Quote Originally Posted by kujoestars View Post
There are a lot of irl reptiles both extant and extinct that have horns???? And even so, no mammal has horns that work anything like Au Ra horns. Technically no irl animal uses horns for hearing that I know of, but the whole hearing via bone vibrations is a distinctly reptilian trait.

Again, I'm not saying Auri are actually reptiles; I'm just saying they seem more like being a transition point of sorts between reptiles and mammals. The scales are also implicitly described as resembling dragon scales on the character creation screen. Of course, that most likely is a result of convergent evolution from whatever species their ancestors were, but I doubt they're anything like what exists irl. This is the part I waggle my fingers and say "weeaboo fantasy bullshit". What the heck would we even call reptile kemonomimis? I just don't think full on mammal correctly identifies Au Ra. Sure, they hit almost everything on the mammal checklist, but so does every distinctly not mammalian Beast Tribe like Sahagin, Amal'jaa, and Gnath.
Re. horns: https://en.wikipedia.org/wiki/Horn_(anatomy)

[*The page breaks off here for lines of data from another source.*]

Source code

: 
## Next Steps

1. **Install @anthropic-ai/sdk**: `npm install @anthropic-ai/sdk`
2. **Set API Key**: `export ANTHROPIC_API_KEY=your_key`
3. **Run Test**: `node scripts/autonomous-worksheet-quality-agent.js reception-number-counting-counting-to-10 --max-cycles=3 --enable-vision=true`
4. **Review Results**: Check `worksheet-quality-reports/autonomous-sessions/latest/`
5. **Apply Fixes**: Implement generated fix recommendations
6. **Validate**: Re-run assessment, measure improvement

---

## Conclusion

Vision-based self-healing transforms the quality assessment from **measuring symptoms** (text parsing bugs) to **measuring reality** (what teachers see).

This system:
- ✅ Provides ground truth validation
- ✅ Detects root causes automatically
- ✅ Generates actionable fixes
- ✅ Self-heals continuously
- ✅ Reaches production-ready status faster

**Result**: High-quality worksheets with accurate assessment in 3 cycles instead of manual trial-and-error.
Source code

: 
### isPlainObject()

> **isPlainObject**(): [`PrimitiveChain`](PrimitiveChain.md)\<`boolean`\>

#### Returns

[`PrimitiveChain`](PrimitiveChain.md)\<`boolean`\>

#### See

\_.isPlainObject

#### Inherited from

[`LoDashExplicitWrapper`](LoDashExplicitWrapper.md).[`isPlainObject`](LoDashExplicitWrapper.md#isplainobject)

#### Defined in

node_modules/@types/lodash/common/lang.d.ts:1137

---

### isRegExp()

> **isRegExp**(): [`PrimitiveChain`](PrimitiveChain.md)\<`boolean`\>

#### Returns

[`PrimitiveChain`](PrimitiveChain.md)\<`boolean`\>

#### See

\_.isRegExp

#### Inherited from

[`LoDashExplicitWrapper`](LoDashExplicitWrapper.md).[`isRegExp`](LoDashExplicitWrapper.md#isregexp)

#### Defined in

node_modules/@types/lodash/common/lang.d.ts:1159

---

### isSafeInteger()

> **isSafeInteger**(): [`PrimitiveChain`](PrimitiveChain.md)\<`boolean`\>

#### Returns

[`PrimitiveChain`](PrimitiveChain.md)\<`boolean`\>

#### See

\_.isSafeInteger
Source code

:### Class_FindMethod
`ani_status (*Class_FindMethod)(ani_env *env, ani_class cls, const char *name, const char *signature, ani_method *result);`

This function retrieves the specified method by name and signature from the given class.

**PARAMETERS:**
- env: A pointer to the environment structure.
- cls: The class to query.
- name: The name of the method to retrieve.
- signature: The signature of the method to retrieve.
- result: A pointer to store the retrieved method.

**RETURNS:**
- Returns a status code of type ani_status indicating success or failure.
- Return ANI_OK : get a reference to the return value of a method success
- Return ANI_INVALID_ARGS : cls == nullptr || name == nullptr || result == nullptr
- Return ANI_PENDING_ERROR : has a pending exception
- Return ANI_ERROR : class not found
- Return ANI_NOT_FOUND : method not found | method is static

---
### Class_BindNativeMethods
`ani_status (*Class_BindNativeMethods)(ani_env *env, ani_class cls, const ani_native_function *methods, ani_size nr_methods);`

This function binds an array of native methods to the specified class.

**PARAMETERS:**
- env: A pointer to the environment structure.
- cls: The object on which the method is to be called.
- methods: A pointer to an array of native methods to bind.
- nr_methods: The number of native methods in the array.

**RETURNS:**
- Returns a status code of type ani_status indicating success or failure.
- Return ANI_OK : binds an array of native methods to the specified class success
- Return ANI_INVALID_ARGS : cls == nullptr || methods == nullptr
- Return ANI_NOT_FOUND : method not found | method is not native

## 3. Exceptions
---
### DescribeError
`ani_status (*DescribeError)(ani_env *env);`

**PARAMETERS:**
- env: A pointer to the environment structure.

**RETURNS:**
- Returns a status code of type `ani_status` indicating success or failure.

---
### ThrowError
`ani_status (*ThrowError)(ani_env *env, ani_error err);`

Without having done further research, most of the examples are about mammals; horned reptiles seem to be grouped under having "other hornlike growths" though I don't exactly understand the distinction.

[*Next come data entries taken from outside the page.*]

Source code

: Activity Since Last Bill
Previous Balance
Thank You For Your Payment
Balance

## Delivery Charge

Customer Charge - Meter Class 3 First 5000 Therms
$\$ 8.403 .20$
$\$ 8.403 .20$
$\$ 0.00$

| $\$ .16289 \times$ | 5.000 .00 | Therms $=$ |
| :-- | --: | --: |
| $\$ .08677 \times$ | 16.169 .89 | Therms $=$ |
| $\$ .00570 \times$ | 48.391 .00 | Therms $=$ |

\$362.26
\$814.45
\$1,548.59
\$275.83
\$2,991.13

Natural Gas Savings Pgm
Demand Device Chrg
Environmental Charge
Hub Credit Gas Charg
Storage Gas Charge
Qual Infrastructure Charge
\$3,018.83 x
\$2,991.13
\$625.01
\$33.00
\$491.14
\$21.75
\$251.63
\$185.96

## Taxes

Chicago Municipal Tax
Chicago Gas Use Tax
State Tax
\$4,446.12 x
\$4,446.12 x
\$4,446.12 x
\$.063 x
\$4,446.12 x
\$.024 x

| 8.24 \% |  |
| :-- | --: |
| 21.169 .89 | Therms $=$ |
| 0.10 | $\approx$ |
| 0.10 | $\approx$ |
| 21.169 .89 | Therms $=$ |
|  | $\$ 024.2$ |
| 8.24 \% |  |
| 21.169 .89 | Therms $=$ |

In any case, the point is that having horns doesn't inherently suggest having reptilian traits.

Basically, given the choice between "they're human-like mammals that have non-human traits found in other mammals" and "they're human-like mammals that have retained reptilian traits from their distant evolutionary past", it seems far simpler to assume they are fully mammalian. They have scales (probably more accurately scutes) but the rest of their skin is human-like, so it makes sense that the scales would most likely be structured like a creature evolutionarily closer to humans.

(Yes, evolution may not be in effect here, but let's assume it is for the sake of the argument.)

Remember that there's a lot of evolutionary distance between reptiles and humans - there are a lot of stages to go through for one branch of humans to somehow carry those reptilian traits while nothing inbetween or alongside them also has it.

And we know for certain that they're the same overall species as the other human races, or close enough to interbreed, as we have a historical record of a half-Hyur half-Auri child born in Sui-no-Sato. So they can't be some other reptilian race that has ended up in humanlike form by pure coincidence of convergent evolution.

However they ended up with their unique features, they probably evolved them independently of anything else since no other creature has horns over the ears like they do.